Никто не передал облик двух столиц с большим блеском, чем Гоголь в своих «Петербургских записках 1836 года» — к тому времени характер обоих городов в значительной степени сформировался. «В самом деле, куда забросило русскую столицу — на край света! Выкинет штуку русская столица, если подсоседится к ледяному полюсу!» — восклицает он удивленно. А затем набрасывает феноменологический очерк, точный до сих пор, несмотря на провинциализацию бывшего Петербурга. Москва представляется ему «с русской бородой», Петербург же — «аккуратный немец». Москва «раскинулась и расширилась», а «щеголь Петербург» «сдвинулся, вытянулся в струнку». Москва для него «старая домоседка», тогда как Петербург — «разбитной малый». Петербург — аккуратист «и, прежде нежели задумает дать вечеринку, посмотрит в карман; Москва — русский дворянин, и если уж веселится, то веселится до упаду». В Москве журналы глубокомысленно говорят о Канте, Шеллинге «и проч., и проч., в петербургских журналах говорят только о публике и благонамеренности». В Петербурге писатели зарабатывают свои деньги, в Москве — тратят их. «Москва — большой гостиный двор; Петербург — светлый магазин. Москва нужна для России; для Петербурга нужна Россия. Петербург любит подтрунить над Москвою, над ее аляповатостию, неловкостию и безвкусьем. С давних пор процветает ностальгия по серебряному городу, ушедшему в небытие, но в то же время извергаются и запоздалые проклятия по поводу вины, которую взвалила на себя петровская эпоха.
Площадь Свердлова
У путешественников, которые посещали Москву еще до великих преобразований, при виде «сорока сороков» глаза выскакивали из орбит, а сердце из груди. Их взгляд притягивала церковь в конце проспекта, на дальнем холме, поражала колокольня на одной из главных деловых улиц, привлекала монастырская стена в парке. Тот, кто приезжает в Москву сегодня и рассыпается в восторгах, осматривая город, полный церквей и монастырей, мне кажется, не говорит правды. Ведь былое великолепие низвергнуто. Но тут нужно сразу же оговориться, во избежание недоразумений: в Москве до сих пор можно увидеть или, вернее, найти, пожалуй, больше церквей и монастырей, чем в городах Центральной Европы, оставшихся христианскими.

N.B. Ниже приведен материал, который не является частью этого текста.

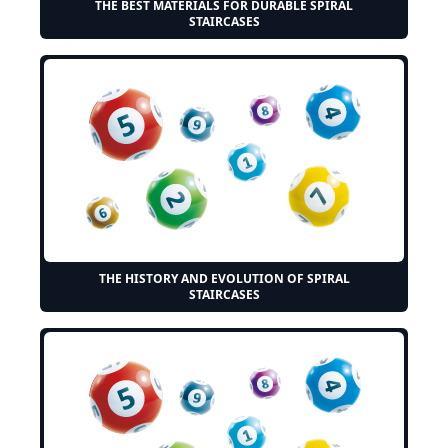
THE BEST MATERIALS FOR DURABLE SPIRAL
STAIRCASES
THE HISTORY AND EVOLUTION OF SPIRAL
STAIRCASES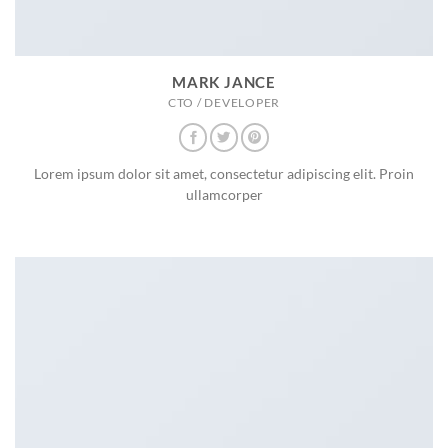
MARK JANCE
CTO / DEVELOPER
Lorem ipsum dolor sit amet, consectetur adipiscing elit. Proin
ullamcorper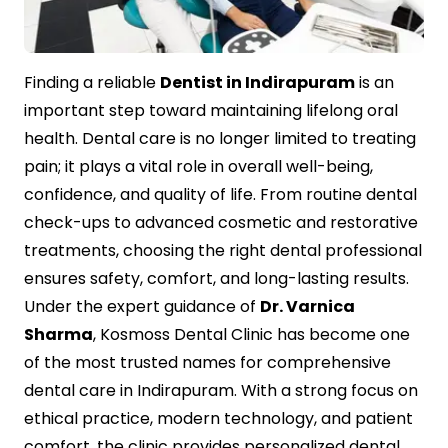
Contact Us
Finding a reliable
Dentist in Indirapuram
is an
important step toward maintaining lifelong oral
health. Dental care is no longer limited to treating
pain; it plays a vital role in overall well-being,
confidence, and quality of life. From routine dental
check-ups to advanced cosmetic and restorative
treatments, choosing the right dental professional
ensures safety, comfort, and long-lasting results.
Under the expert guidance of
Dr. Varnica
Sharma
, Kosmoss Dental Clinic has become one
of the most trusted names for comprehensive
dental care in Indirapuram. With a strong focus on
ethical practice, modern technology, and patient
comfort, the clinic provides personalized dental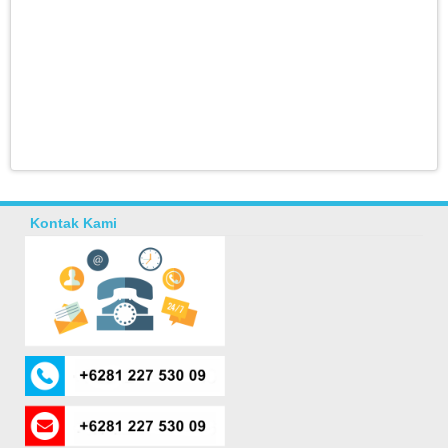
Kontak Kami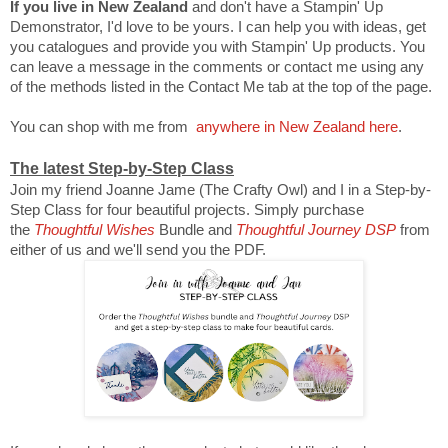
If you live in New Zealand
and don't have a Stampin' Up
Demonstrator, I'd love to be yours. I can help you with ideas, get
you catalogues and provide you with Stampin' Up products. You
can leave a message in the comments or contact me using any
of the methods listed in the Contact Me tab at the top of the page.
You can shop with me from
anywhere in New Zealand here
.
The latest Step-by-Step Class
Join my friend Joanne Jame (The Crafty Owl) and I in a Step-by-
Step Class for four beautiful projects. Simply purchase
the
Thoughtful Wishes
Bundle and
Thoughtful Journey DSP
from
either of us and we'll send you the PDF.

Так что в процессе поиска церквей и монастырей речь идет о другом: мы констатируем, что «смена декораций», вероятно, нигде не принесла столь долговечного успеха, как в деле лишения Москвы ее старого силуэта, определявшегося церквями. Церкви не снесли, но задвинули в тень. Конечно, драгоценнейшие сокровища древнерусского церковного искусства пали жертвами лома и кирки. Вспомним, например, Чудов монастырь в Кремле или Симонов монастырь, которому пришлось уступить место строительству Дворца культуры ЗИЛ. Но ликвидация, кажется, все-таки не была первоочередной задачей, чаще церковные здания не сносились, а меняли свое назначение.